// Field Guide — In the Field — entry 06

Keeping the Forest Safe

Read this before you deploy anywhere but your own laptop. The woods are lovely, dark, and deep — and your email metadata should stay in them.

Three layers of dashboard access control

SquatchMail checks these in order (SquatchMail.Web.Router + SquatchMail.Web.Plugs.Auth). Exactly one applies to any dashboard request:

Mount the dashboard inside your own authenticated pipeline and pass your own on_mount hooks, exactly like Oban Web or Phoenix LiveDashboard:

scope "/" do
  pipe_through [:browser, :require_admin_user]
  squatch_mail_dashboard "/squatch", on_mount: [MyAppWeb.AdminAuth]
end

This is the only layer that can express real authorization — roles, per-user scoping, SSO. The layers below are a safety net, not a substitute.
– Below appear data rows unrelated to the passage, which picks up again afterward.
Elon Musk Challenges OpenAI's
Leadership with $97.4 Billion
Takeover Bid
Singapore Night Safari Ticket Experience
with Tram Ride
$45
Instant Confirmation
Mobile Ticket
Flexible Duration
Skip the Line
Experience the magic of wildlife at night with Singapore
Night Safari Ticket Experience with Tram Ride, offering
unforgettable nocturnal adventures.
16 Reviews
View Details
b) Built-in fallback: HTTP Basic Auth

For small deployments that want something stronger than wide open without standing up an admin pipeline:

config :squatch_mail,
  basic_auth: [
    username: "squatch",
    password: System.fetch_env!("SQUATCH_MAIL_PASSWORD")
  ]

c) Safe default: refuse

If neither (a) nor (b) applies, SquatchMail checks a runtime flag — deliberately not Mix.env(), which doesn’t exist in a release and would silently disable this exact safeguard in production — and renders a plain-language refusal page instead of dashboard data until access control is configured.

The gate stays shut until someone builds a fence.

The SNS webhook authenticates itself

The inbound webhook route is never covered by the dashboard layers above — it’s machine-to-machine and carries its own two locks:

  1. A URL token — the webhook path includes a per-source token.
  2. Hand-verified signaturesSquatchMail.SNS.MessageVerifier verifies every inbound SNS message’s SigV1/SigV2 signature against :public_key, with no third-party dependency. It validates the SigningCertURL host and scheme before ever fetching it, and caches parsed certificates in ETS for the certificate’s own validity window.

SquatchMail.SNS.Processor rejects any payload with a missing or invalid signature before it can touch your data. Every inbound payload — verified or not — is logged via SquatchMail.Tracker.log_webhook/1 for audit. Forged footprints get photographed, catalogued, and thrown out of court.

This is also why the raw-body reader matters: signatures are verified against the exact bytes SNS sent. Re-encoded JSON is not byte-identical, and tampered evidence is inadmissible.

Credentials at rest

  • credentials_mode: "ambient" (default) — AWS credentials come from the environment (IAM instance role, injected env vars). No keys touch your database. Use this.
  • credentials_mode: "static" — keys stored as plaintext columns on the sources table today. Encryption at rest is a known gap, tracked as a TODO in SquatchMail.Source. Until it lands, prefer ambient.

Found a security issue?

See SECURITY.md for how to report it responsibly. Please don’t open a public issue for vulnerabilities — some things really should stay hidden in the woods until they’re fixed.